"""

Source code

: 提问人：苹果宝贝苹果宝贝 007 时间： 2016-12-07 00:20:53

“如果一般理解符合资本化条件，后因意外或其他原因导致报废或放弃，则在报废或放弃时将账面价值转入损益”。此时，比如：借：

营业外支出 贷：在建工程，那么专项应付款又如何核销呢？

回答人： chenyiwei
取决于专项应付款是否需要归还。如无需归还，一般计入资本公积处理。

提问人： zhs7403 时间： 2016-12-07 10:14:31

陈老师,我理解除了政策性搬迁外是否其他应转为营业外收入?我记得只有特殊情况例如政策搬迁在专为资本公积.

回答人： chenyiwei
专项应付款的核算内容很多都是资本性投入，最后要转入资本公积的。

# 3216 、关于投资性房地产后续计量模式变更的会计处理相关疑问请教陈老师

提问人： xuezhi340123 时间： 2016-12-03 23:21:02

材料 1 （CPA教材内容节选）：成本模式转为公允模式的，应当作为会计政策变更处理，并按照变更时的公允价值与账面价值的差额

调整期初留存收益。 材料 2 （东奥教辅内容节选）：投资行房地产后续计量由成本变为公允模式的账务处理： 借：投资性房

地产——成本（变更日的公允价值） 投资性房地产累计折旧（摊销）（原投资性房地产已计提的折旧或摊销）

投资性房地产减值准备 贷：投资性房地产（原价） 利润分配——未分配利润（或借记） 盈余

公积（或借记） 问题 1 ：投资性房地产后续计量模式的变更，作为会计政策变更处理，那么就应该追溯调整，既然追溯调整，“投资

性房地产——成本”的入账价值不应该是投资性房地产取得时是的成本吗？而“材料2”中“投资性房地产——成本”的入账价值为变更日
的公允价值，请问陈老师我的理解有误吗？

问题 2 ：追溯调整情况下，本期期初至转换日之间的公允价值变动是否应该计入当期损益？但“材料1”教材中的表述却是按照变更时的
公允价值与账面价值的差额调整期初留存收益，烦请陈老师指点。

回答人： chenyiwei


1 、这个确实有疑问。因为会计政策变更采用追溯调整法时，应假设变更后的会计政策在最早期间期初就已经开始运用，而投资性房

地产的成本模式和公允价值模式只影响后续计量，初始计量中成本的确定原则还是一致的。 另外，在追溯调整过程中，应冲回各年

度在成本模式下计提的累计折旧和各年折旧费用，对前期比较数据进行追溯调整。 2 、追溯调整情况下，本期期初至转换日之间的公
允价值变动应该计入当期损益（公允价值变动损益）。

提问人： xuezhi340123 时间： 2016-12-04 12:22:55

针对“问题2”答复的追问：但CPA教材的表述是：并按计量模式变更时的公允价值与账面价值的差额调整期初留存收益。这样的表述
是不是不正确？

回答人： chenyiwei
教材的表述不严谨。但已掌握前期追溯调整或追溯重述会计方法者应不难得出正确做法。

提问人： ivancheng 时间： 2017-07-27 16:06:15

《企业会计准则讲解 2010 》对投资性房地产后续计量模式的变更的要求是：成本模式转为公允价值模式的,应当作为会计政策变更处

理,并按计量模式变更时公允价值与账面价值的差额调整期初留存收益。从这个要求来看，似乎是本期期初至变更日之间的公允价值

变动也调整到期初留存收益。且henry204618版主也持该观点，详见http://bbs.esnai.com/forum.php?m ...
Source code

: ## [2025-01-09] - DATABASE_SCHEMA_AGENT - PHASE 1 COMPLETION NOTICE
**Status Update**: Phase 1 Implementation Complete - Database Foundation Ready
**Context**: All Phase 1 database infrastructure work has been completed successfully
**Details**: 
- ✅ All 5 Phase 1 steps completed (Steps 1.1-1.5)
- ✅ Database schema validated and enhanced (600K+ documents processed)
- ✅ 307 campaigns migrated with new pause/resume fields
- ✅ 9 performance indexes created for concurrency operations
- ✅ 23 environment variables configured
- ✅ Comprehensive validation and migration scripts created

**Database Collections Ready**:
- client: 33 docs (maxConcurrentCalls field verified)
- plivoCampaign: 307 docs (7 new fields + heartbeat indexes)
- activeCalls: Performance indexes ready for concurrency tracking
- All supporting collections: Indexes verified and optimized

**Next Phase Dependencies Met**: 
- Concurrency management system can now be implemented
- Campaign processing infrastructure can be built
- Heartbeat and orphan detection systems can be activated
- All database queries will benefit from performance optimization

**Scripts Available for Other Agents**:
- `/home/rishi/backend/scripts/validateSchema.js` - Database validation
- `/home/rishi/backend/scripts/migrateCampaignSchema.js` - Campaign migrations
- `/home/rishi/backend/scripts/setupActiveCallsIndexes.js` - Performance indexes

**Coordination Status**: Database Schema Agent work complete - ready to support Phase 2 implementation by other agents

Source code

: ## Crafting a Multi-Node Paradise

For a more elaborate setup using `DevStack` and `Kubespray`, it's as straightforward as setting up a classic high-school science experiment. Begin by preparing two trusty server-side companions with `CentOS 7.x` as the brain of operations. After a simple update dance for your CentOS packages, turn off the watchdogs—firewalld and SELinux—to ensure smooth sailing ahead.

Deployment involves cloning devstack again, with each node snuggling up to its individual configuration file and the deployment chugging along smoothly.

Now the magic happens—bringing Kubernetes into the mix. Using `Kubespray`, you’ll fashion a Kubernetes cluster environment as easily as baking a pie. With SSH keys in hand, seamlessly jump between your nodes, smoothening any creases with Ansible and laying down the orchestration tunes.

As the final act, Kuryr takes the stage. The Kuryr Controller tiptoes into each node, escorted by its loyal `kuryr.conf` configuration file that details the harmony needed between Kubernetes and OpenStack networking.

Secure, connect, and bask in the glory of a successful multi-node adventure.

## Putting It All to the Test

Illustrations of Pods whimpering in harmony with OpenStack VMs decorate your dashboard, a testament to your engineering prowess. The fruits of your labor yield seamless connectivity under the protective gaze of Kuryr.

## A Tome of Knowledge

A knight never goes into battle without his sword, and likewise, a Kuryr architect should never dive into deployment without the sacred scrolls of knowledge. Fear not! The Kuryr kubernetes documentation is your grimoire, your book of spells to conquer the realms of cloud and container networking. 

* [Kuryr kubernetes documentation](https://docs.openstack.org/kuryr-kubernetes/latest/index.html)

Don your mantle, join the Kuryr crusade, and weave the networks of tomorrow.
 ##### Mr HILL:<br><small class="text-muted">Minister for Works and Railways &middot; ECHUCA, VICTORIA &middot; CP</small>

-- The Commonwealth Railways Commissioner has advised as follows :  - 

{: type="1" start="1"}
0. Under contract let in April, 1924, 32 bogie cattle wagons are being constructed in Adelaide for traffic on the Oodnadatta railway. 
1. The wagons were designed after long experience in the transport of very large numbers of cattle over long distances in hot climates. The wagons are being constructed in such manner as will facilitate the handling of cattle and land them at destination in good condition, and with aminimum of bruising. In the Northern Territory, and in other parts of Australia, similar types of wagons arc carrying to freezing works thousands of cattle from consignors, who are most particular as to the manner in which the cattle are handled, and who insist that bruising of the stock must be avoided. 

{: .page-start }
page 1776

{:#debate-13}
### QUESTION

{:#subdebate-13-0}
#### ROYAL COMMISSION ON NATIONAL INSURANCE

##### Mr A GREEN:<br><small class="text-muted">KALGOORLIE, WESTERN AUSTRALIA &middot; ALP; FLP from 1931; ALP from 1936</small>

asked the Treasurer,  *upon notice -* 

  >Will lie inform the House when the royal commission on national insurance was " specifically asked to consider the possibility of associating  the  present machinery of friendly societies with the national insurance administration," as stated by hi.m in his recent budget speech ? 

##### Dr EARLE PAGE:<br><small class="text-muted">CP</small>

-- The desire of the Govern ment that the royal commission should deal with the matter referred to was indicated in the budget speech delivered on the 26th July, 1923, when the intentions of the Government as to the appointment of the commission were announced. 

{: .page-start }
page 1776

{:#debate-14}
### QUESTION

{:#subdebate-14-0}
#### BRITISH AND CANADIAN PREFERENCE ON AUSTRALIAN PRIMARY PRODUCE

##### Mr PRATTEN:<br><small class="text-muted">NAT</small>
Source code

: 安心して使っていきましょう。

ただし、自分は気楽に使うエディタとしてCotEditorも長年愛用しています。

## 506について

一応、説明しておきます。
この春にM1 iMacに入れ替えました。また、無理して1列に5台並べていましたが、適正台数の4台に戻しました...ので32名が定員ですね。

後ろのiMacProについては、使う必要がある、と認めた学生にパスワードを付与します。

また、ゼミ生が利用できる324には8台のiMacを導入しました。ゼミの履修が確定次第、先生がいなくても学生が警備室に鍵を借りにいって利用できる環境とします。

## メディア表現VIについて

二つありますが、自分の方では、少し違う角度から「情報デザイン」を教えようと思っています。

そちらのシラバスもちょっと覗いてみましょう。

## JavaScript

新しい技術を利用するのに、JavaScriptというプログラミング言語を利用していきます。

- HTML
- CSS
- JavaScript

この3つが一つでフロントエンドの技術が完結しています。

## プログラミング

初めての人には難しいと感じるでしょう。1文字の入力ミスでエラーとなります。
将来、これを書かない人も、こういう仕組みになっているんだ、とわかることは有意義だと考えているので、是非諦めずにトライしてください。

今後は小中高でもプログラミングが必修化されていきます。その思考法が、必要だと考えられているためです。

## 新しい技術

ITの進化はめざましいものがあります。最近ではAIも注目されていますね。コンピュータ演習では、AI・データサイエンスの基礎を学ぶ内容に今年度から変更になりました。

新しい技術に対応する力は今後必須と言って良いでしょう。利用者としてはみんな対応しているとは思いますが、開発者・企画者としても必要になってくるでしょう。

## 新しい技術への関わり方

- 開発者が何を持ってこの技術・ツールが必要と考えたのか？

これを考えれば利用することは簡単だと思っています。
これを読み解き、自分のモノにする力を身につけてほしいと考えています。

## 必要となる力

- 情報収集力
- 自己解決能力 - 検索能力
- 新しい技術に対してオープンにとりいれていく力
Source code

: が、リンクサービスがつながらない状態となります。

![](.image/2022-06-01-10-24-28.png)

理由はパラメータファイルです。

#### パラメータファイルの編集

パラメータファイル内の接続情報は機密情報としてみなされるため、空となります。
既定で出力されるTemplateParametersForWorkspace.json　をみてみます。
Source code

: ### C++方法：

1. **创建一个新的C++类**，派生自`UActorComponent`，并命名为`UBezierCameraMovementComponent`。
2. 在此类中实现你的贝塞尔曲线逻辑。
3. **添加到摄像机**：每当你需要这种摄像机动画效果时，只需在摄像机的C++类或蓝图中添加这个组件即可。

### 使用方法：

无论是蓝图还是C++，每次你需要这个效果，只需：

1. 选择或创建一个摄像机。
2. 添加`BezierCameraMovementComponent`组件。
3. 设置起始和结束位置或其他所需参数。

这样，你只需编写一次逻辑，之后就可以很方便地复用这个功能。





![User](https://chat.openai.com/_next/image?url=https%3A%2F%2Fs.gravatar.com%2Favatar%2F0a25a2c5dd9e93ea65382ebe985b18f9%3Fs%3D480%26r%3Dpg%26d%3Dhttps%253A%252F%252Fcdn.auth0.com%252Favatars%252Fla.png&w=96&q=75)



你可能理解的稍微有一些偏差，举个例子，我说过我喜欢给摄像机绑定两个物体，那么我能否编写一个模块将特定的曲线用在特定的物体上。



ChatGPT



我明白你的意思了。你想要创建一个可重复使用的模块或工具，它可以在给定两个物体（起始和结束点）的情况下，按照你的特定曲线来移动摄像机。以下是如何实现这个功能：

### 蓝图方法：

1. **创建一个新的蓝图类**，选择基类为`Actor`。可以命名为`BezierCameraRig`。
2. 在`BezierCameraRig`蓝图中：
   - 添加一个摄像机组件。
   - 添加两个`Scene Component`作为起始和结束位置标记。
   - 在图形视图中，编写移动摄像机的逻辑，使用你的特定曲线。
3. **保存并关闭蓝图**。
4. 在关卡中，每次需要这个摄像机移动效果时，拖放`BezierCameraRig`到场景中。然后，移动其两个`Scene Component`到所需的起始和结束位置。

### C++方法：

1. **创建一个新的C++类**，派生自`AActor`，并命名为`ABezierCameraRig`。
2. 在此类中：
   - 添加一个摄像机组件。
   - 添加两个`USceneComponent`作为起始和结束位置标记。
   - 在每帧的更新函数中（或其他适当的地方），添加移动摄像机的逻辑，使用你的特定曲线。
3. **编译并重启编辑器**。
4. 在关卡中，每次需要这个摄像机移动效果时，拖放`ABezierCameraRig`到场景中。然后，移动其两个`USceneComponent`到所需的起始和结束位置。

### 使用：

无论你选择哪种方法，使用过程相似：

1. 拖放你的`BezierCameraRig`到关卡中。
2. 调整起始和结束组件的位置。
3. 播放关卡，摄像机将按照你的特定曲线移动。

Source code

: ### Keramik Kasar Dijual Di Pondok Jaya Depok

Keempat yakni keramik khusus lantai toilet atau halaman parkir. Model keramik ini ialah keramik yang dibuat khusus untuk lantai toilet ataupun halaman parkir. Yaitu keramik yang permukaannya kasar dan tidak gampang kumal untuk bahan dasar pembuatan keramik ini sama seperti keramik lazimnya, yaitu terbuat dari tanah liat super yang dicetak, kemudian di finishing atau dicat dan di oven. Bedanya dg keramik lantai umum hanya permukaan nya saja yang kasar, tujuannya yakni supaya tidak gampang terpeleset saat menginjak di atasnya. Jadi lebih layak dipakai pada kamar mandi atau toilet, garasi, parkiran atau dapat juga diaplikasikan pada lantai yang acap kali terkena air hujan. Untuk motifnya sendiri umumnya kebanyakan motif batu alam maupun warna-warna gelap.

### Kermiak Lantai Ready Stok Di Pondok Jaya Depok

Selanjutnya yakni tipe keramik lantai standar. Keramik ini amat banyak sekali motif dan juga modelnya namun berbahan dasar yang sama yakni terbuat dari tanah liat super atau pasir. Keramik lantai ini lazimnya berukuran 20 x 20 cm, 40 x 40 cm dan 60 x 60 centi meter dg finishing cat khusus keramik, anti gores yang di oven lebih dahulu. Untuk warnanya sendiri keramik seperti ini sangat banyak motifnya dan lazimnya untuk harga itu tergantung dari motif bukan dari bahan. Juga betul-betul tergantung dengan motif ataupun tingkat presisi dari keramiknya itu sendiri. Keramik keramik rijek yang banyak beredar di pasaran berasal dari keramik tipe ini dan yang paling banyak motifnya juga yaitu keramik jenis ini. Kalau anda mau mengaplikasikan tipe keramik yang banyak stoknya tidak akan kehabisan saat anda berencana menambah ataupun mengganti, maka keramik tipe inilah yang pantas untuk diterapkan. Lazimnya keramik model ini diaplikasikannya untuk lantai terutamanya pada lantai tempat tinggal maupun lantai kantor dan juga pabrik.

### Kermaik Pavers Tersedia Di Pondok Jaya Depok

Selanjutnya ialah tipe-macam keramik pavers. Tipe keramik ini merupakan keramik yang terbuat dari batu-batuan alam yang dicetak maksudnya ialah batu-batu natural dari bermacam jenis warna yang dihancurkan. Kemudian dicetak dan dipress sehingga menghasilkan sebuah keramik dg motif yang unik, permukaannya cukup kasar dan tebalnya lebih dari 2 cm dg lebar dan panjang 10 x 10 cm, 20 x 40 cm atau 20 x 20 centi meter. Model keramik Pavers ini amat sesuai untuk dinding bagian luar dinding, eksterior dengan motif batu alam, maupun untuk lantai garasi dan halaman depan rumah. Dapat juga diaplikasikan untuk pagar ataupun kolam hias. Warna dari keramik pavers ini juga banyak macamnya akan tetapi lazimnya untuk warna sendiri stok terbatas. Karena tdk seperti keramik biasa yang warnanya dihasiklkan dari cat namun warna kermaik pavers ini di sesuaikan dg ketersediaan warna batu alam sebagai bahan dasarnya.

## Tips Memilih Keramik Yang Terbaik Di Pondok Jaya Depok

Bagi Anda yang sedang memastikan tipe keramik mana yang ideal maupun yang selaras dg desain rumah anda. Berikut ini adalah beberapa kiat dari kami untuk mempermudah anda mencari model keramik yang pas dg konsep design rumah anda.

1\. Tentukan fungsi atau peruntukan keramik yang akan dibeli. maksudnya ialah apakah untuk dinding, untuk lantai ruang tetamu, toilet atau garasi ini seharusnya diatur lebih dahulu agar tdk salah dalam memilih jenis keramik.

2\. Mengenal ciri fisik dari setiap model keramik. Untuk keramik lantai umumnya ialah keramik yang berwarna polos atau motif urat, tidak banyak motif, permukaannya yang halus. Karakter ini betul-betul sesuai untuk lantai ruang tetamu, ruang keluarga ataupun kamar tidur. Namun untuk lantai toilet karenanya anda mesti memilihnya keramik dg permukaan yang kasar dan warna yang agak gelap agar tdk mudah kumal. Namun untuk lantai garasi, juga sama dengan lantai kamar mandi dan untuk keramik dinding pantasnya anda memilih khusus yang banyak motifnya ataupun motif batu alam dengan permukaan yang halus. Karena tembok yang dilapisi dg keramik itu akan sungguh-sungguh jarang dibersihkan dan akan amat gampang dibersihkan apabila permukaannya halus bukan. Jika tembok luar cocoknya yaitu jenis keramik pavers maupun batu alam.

"""

EXERCISE PROMPT »
The lines above, starting at the one with "As the final" and ending at the one with "0. Under contract", are the only ones to return, exactly as written.

PROBLEM SOLUTION »
As the final act, Kuryr takes the stage. The Kuryr Controller tiptoes into each node, escorted by its loyal `kuryr.conf` configuration file that details the harmony needed between Kubernetes and OpenStack networking.

Secure, connect, and bask in the glory of a successful multi-node adventure.

## Putting It All to the Test

Illustrations of Pods whimpering in harmony with OpenStack VMs decorate your dashboard, a testament to your engineering prowess. The fruits of your labor yield seamless connectivity under the protective gaze of Kuryr.

## A Tome of Knowledge

A knight never goes into battle without his sword, and likewise, a Kuryr architect should never dive into deployment without the sacred scrolls of knowledge. Fear not! The Kuryr kubernetes documentation is your grimoire, your book of spells to conquer the realms of cloud and container networking. 

* [Kuryr kubernetes documentation](https://docs.openstack.org/kuryr-kubernetes/latest/index.html)

Don your mantle, join the Kuryr crusade, and weave the networks of tomorrow.
 ##### Mr HILL:<br><small class="text-muted">Minister for Works and Railways &middot; ECHUCA, VICTORIA &middot; CP</small>

-- The Commonwealth Railways Commissioner has advised as follows :  - 

{: type="1" start="1"}
0. Under contract let in April, 1924, 32 bogie cattle wagons are being constructed in Adelaide for traffic on the Oodnadatta railway. 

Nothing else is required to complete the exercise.